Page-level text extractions
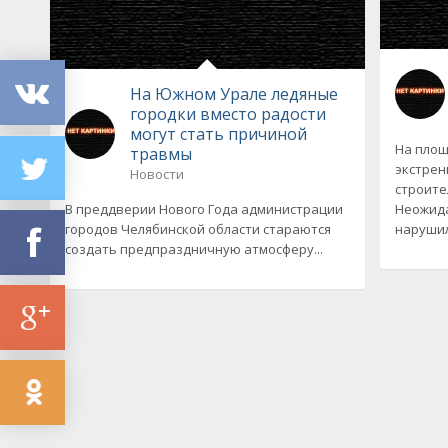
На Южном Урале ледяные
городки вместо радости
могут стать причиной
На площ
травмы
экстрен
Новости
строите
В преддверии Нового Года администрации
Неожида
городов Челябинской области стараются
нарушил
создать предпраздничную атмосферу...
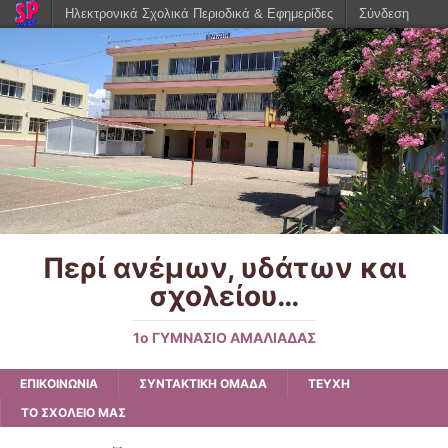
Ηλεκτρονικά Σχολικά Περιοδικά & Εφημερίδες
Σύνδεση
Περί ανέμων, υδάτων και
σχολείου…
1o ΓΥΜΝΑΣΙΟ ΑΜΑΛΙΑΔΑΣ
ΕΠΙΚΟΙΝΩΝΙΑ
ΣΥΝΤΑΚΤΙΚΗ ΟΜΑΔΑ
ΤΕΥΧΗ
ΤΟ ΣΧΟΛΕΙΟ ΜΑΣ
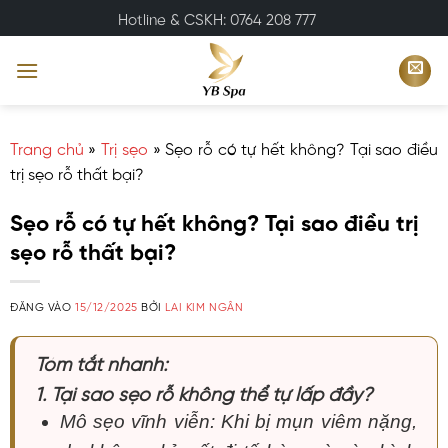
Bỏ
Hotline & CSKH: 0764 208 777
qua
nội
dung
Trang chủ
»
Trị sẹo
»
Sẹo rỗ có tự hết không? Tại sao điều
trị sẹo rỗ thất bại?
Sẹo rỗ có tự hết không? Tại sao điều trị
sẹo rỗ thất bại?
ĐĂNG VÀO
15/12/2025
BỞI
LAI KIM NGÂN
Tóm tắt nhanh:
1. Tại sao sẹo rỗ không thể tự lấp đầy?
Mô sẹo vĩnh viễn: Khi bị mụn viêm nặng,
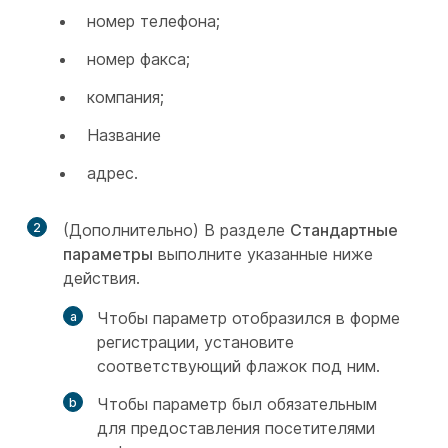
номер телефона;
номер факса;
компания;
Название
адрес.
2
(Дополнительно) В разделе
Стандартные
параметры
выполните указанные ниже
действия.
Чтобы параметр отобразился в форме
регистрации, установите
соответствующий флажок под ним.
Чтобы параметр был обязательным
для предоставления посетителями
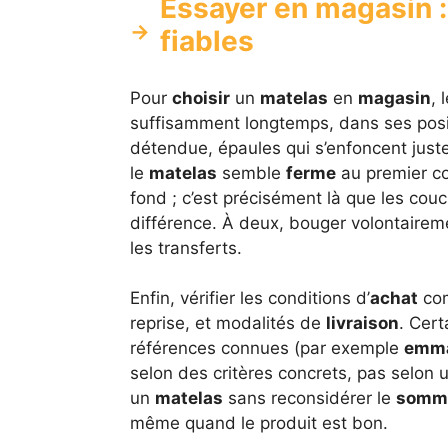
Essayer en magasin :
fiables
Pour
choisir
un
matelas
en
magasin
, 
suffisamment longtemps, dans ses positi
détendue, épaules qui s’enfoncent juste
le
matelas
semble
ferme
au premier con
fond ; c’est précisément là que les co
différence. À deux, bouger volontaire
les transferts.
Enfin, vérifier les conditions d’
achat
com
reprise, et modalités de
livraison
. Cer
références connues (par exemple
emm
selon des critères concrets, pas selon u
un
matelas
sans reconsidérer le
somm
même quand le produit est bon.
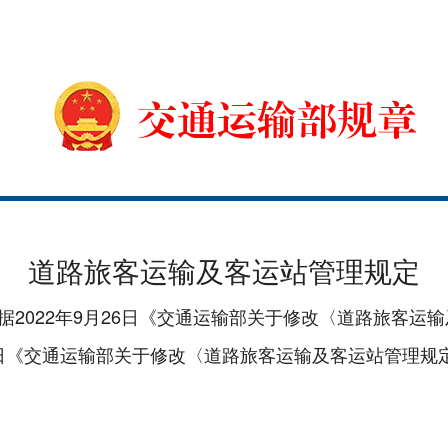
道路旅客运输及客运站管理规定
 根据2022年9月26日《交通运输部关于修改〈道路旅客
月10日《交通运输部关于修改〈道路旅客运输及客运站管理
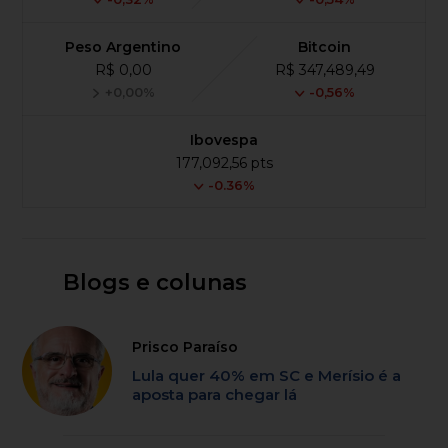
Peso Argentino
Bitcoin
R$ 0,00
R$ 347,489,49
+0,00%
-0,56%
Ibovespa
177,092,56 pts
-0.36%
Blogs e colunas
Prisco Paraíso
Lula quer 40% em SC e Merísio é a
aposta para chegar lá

...

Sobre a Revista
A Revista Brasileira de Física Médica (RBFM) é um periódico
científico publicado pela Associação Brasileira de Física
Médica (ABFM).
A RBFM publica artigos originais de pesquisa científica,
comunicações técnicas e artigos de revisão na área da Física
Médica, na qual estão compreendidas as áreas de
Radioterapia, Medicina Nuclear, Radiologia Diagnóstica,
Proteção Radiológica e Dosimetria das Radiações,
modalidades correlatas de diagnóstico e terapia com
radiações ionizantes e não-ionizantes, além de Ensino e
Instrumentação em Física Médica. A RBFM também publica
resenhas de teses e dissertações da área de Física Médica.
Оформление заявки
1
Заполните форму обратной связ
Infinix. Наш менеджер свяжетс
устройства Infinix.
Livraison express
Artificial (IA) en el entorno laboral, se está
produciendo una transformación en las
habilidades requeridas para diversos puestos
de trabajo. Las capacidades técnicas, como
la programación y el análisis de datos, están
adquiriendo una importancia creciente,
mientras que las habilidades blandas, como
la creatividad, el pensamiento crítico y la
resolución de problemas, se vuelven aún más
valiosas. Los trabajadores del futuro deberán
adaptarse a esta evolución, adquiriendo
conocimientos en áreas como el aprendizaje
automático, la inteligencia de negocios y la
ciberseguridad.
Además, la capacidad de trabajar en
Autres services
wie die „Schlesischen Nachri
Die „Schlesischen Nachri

* * *

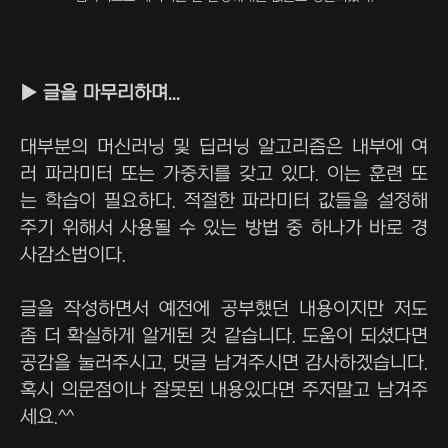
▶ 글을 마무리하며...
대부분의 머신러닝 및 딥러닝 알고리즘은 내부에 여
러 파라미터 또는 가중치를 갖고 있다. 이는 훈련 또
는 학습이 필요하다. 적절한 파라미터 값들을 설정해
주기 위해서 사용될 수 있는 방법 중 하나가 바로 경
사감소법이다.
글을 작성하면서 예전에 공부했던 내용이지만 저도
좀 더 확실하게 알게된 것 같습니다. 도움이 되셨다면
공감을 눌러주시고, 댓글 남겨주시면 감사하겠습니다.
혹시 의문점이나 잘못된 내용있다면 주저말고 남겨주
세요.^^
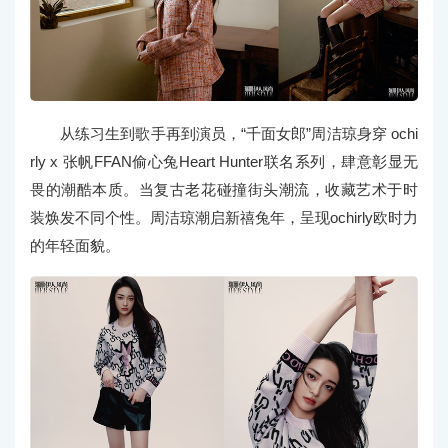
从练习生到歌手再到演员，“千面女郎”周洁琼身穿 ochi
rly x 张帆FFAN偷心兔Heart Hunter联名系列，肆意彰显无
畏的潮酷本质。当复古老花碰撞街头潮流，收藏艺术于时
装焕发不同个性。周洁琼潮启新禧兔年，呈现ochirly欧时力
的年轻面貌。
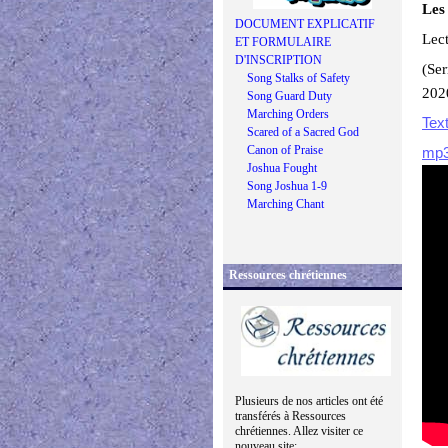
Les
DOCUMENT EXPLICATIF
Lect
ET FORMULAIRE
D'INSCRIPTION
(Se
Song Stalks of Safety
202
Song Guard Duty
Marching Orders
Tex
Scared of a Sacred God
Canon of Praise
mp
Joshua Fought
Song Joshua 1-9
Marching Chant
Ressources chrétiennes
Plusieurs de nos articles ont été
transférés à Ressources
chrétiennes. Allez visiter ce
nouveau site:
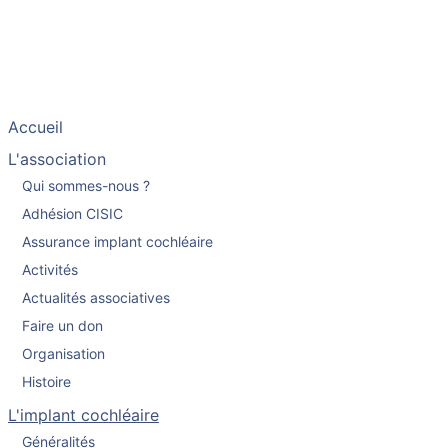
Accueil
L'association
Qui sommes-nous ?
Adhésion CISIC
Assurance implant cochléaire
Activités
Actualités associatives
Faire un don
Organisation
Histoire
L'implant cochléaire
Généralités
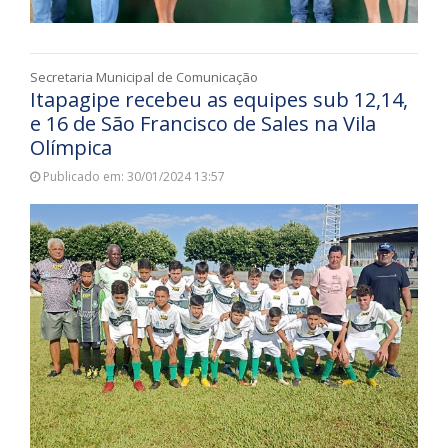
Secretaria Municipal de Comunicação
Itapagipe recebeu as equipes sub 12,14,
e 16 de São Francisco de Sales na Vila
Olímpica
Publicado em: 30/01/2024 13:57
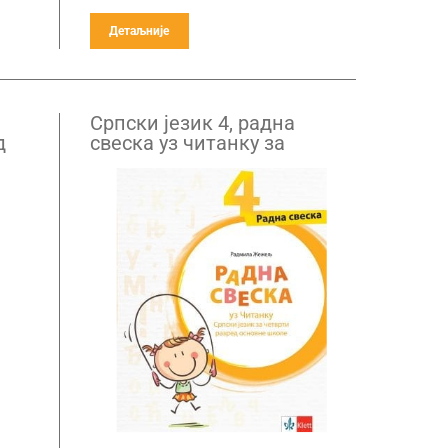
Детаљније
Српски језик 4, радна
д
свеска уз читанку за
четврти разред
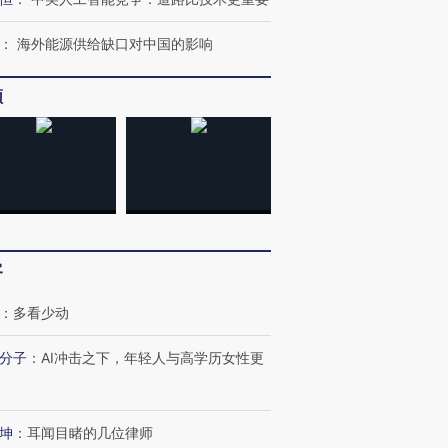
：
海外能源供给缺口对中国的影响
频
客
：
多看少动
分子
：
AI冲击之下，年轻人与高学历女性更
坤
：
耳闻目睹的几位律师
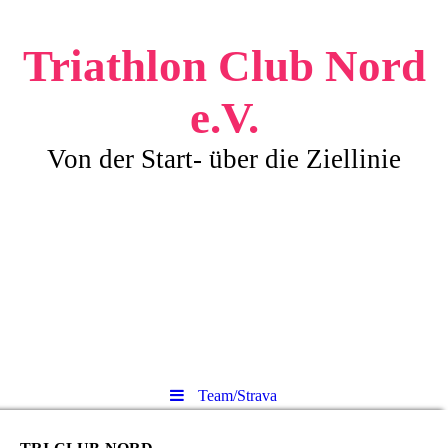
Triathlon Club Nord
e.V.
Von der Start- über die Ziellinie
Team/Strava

● What is expected:
Would you copy the lines above exactly, starting with the one that has "На Южном Урале ледяные" and ending with the one that has "道路旅客运输及客运站管理规定", both included, without the pictures?

● Solved problem:
На Южном Урале ледяные
городки вместо радости
могут стать причиной
На площ
травмы
экстрен
Новости
строите
В преддверии Нового Года администрации
Неожида
городов Челябинской области стараются
нарушил
создать предпраздничную атмосферу...
Ηλεκτρονικά Σχολικά Περιοδικά & Εφημερίδες
Σύνδεση
Περί ανέμων, υδάτων και
σχολείου…
1o ΓΥΜΝΑΣΙΟ ΑΜΑΛΙΑΔΑΣ
ΕΠΙΚΟΙΝΩΝΙΑ
ΣΥΝΤΑΚΤΙΚΗ ΟΜΑΔΑ
ΤΕΥΧΗ
ΤΟ ΣΧΟΛΕΙΟ ΜΑΣ
Bỏ
Hotline & CSKH: 0764 208 777
qua
nội
dung
Trang chủ
»
Trị sẹo
»
Sẹo rỗ có tự hết không? Tại sao điều
trị sẹo rỗ thất bại?
Sẹo rỗ có tự hết không? Tại sao điều trị
sẹo rỗ thất bại?
ĐĂNG VÀO
15/12/2025
BỞI
LAI KIM NGÂN
Tóm tắt nhanh:
1. Tại sao sẹo rỗ không thể tự lấp đầy?
Mô sẹo vĩnh viễn: Khi bị mụn viêm nặng,
номер телефона;
номер факса;
компания;
Название
адрес.
2
(Дополнительно) В разделе
Стандартные
параметры
выполните указанные ниже
действия.
Чтобы параметр отобразился в форме
регистрации, установите
соответствующий флажок под ним.
Чтобы параметр был обязательным
для предоставления посетителями
Essayer en magasin :
fiables
Pour
choisir
un
matelas
en
magasin
, 
suffisamment longtemps, dans ses positi
détendue, épaules qui s’enfoncent juste
le
matelas
semble
ferme
au premier con
fond ; c’est précisément là que les co
différence. À deux, bouger volontaire
les transferts.
Enfin, vérifier les conditions d’
achat
com
reprise, et modalités de
livraison
. Cer
références connues (par exemple
emm
selon des critères concrets, pas selon u
un
matelas
sans reconsidérer le
somm
même quand le produit est bon.
道路旅客运输及客运站管理规定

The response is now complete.